Lyceum stages Narodny Album in Warsaw

Nearly 30 students have been enrolled at the underground Jakub Kolas Humanities Lyceum in Minsk. The lyceum was shut down by the Belarus’s education ministry in 2003, but it has not suspended operations. Today, it is simply called The Lyceum, while students describe it as a “partisan school”.

In Belarus, the lyceum operates as a clandestine organization. But even in these conditions, it has recruited more students than in the previous years. Uladzimir Kolas, the founder and director, is confident that both the students and their parents will not regret their choice.

“None of our graduates has disappeared. All of them obtained an excellent education. Most of them have managed to get very good jobs,” he says.

Every year Poland provides spaces for this partisan school. This year, students and professors worked in Zakopany, Gdansk. Now they are in Warsaw. They will have their vacations in September.

While in every city, lyceum students staged Narodny Albom (People’s Album), a play by Liavon Volski and Mihal Anempadystaw.

“Narodny Albom is the epoch when the western Belarus was part of Poland where there was capitalism and certain freedoms. People had an opportunity to live in accordance with their personal views.

There was another Eastern Belarus, part of the Soviet Union where one could like Stalin only and where rivers of blood were running. People were brainwashed by utopian slogans.

This is what this play is about. We are bearing catastrophic moral and cultural losses, because this period was torn from our history or distorted. We need to restore the historic justice of this epoch,” Mr Kolas says.

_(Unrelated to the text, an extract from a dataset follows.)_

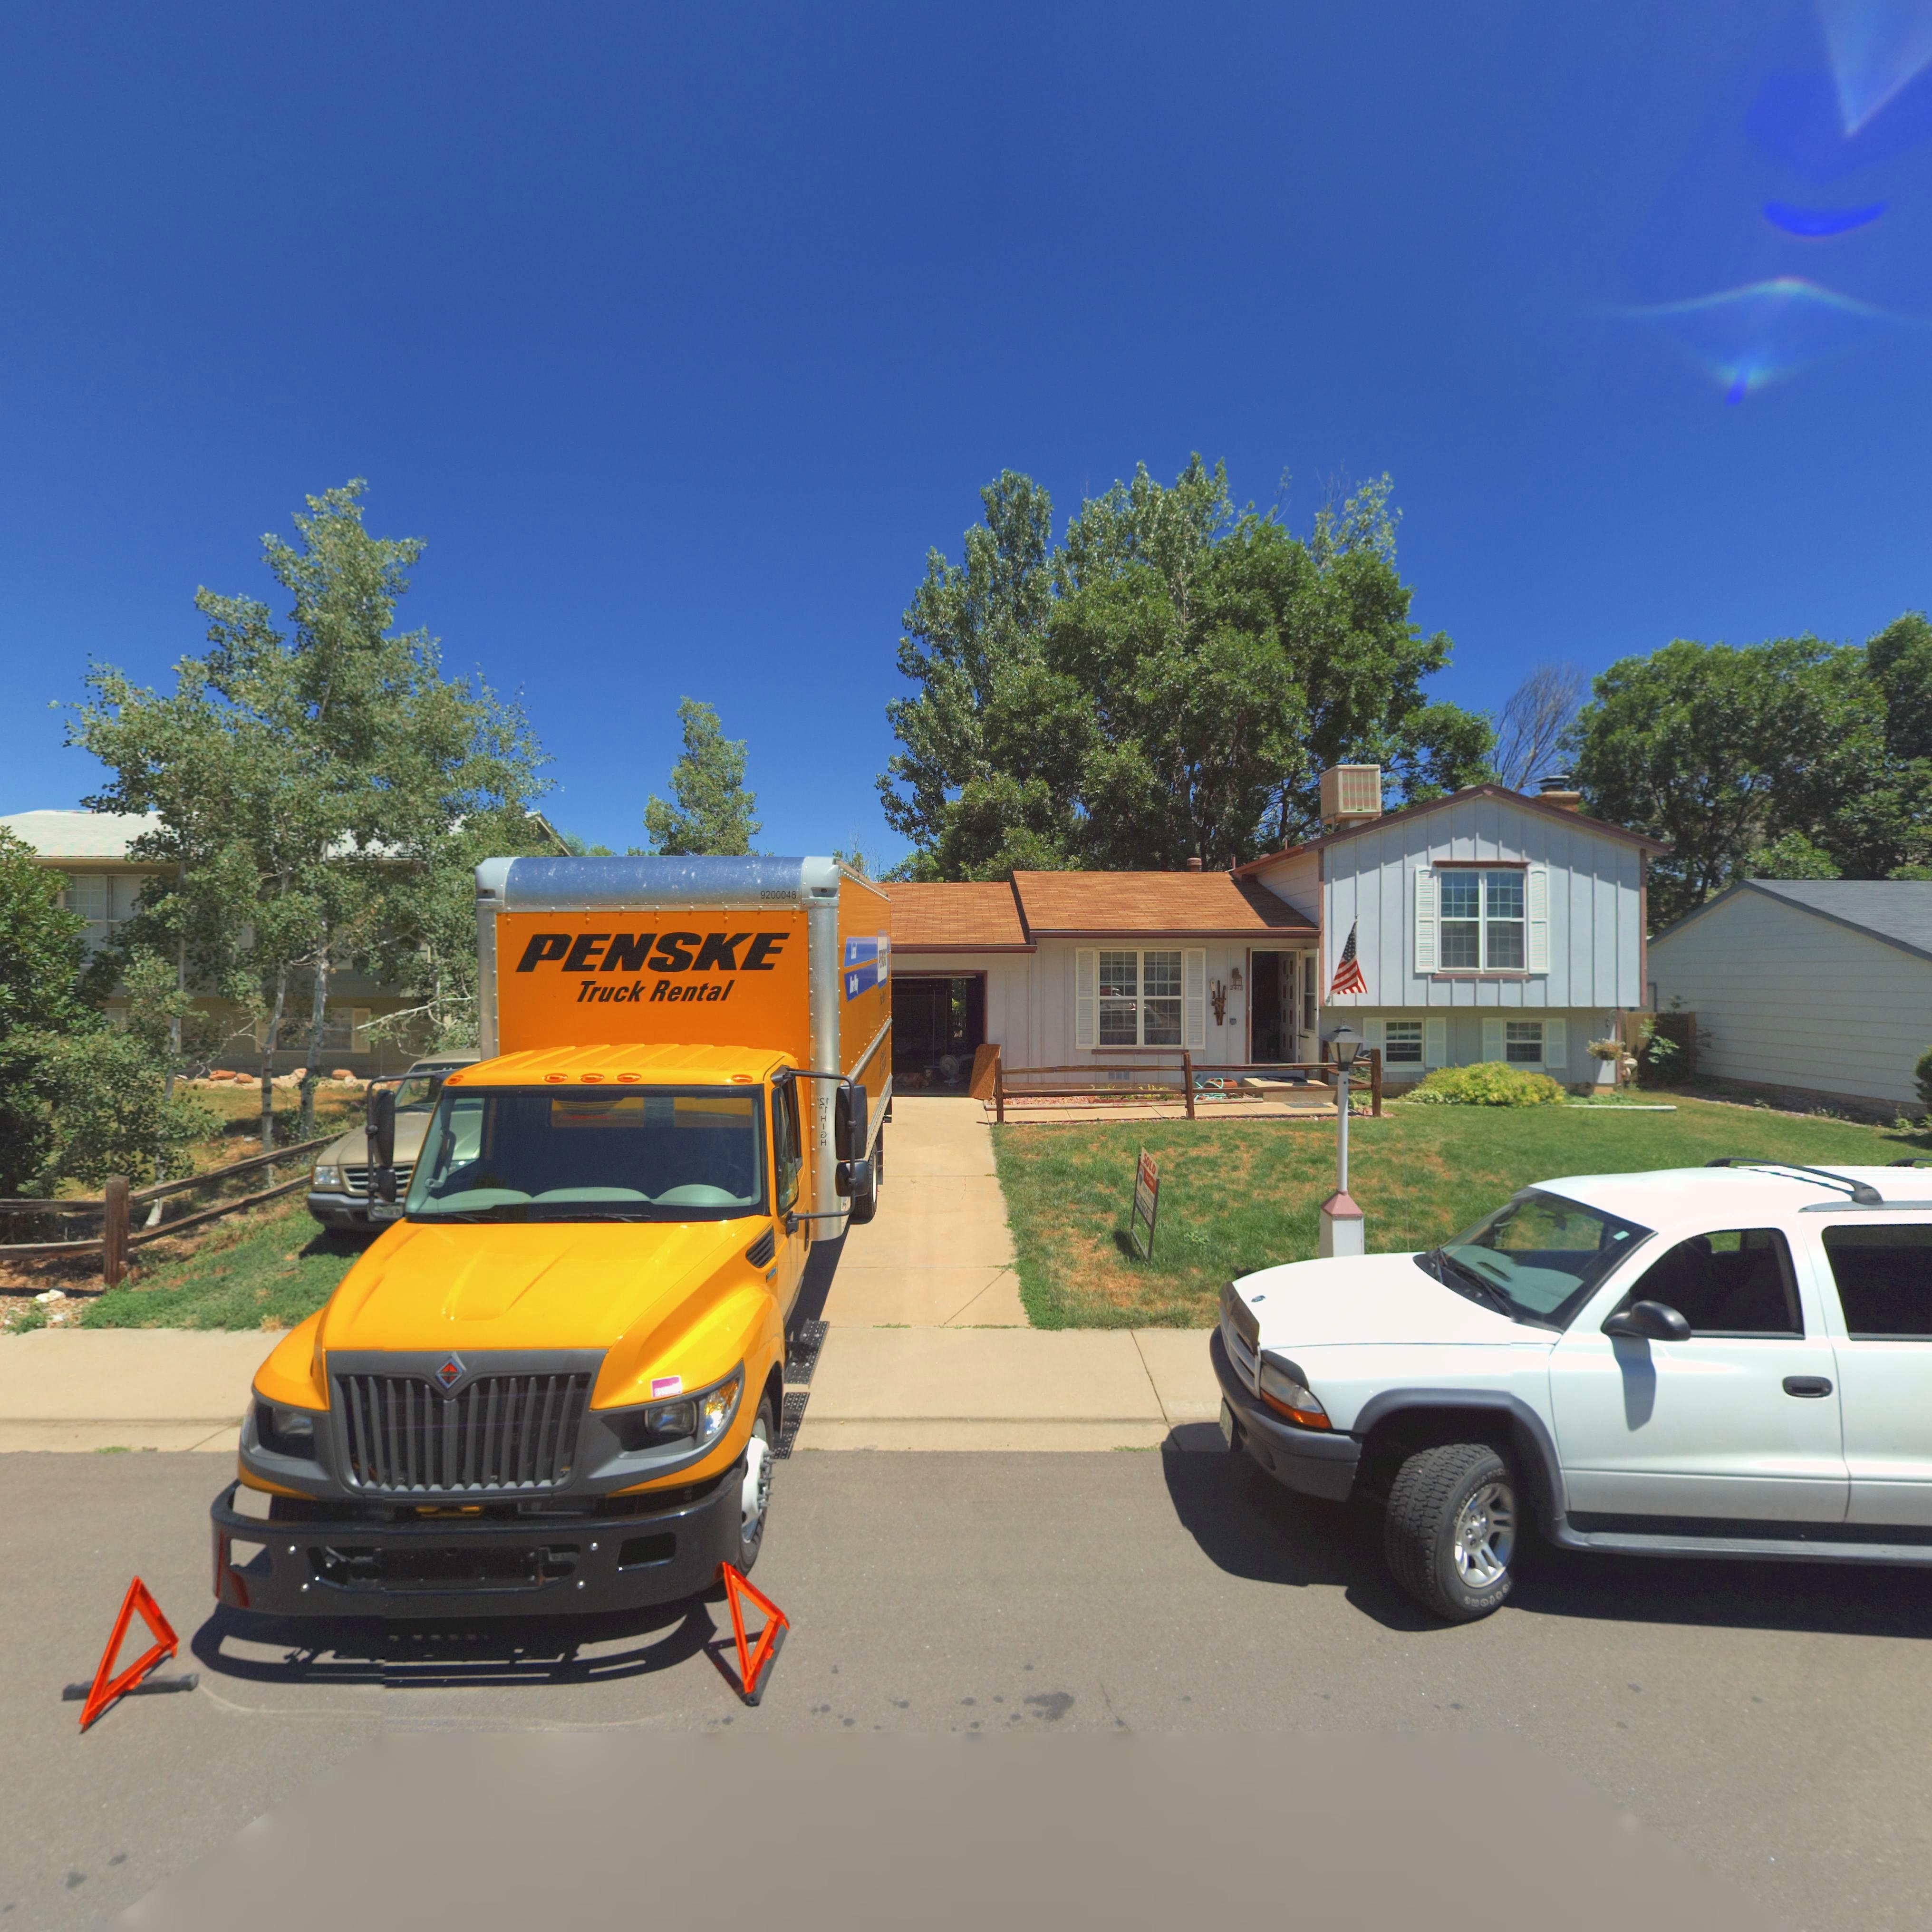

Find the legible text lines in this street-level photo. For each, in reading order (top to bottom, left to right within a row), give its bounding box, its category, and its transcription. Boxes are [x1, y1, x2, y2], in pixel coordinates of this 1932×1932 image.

[1230, 985, 1244, 991] StreetNumber: 2418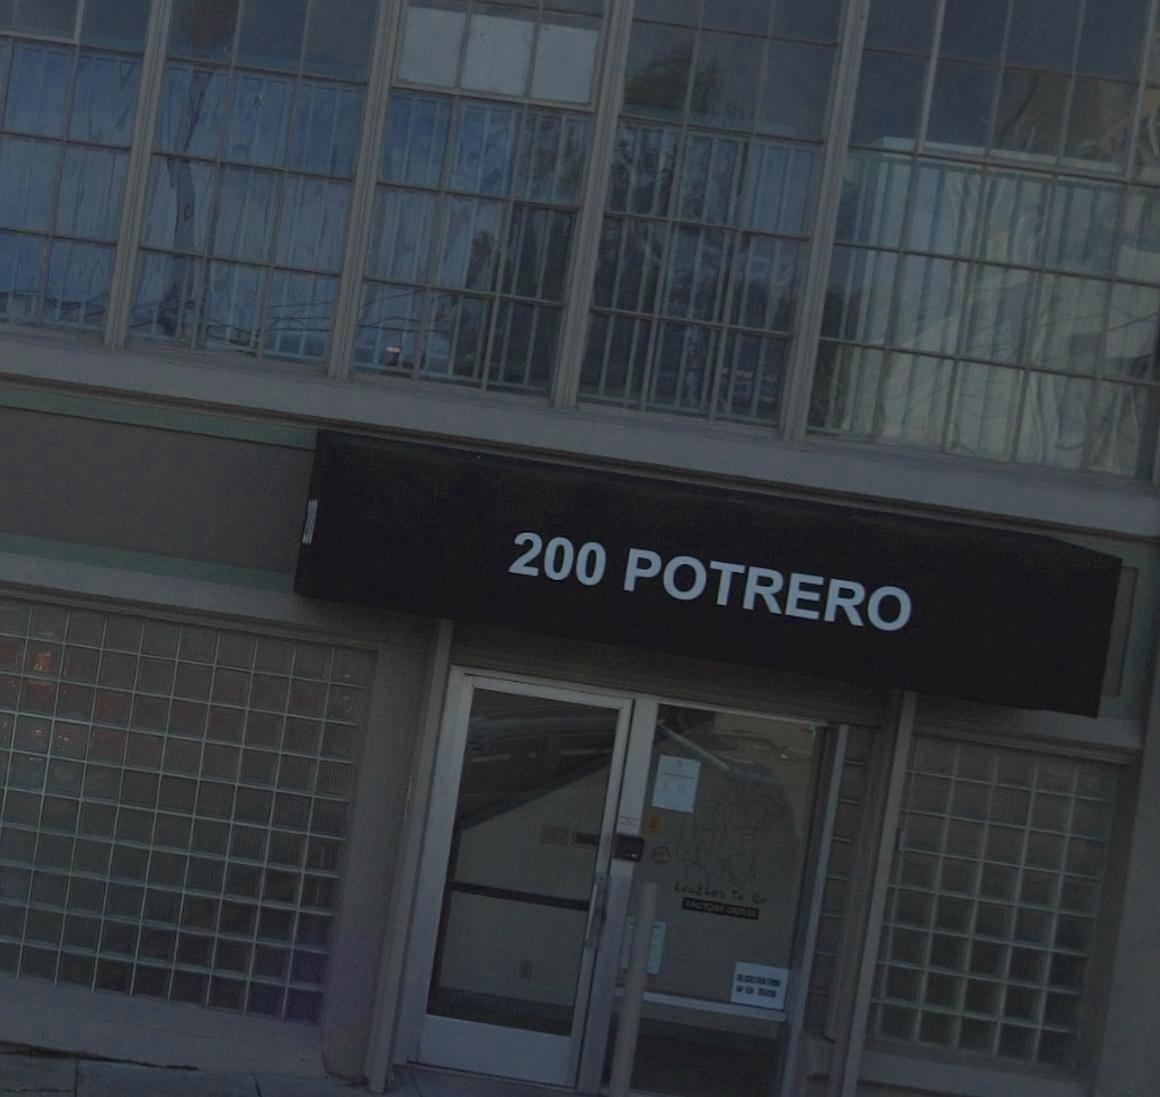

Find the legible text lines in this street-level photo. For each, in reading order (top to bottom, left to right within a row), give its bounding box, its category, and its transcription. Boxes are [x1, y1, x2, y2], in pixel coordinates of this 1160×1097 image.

[503, 525, 612, 592] StreetNumber: 200
[617, 540, 918, 637] StreetName: POTRERO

“In October, we will come to Warsaw again. Together with youth theaters, we will stage Narodny Albom, where Polish actors will take part. We plan to perform this play at several theater festivals.

We have already been invited to take part at the Ethnic Minorities Festival in Gdansk and at several theater festivals in Warsaw. Polish director Mirek Dembinski has also agreed to produce a documentary film about our work on this play in Poland.

If this project receives interest, we will make a TV musical which will be screened at least by Belsat,” Mr Kolas says.

The play co-author Mihal Anempadystaw has not seen the new production yet.

“I support this project, although I have not seen the performance yet. This is the revival of student theaters, an old European tradition that also existed in Belarus. It feels good to me as an author that the lyceum students have picked Narodny Albom,” he said.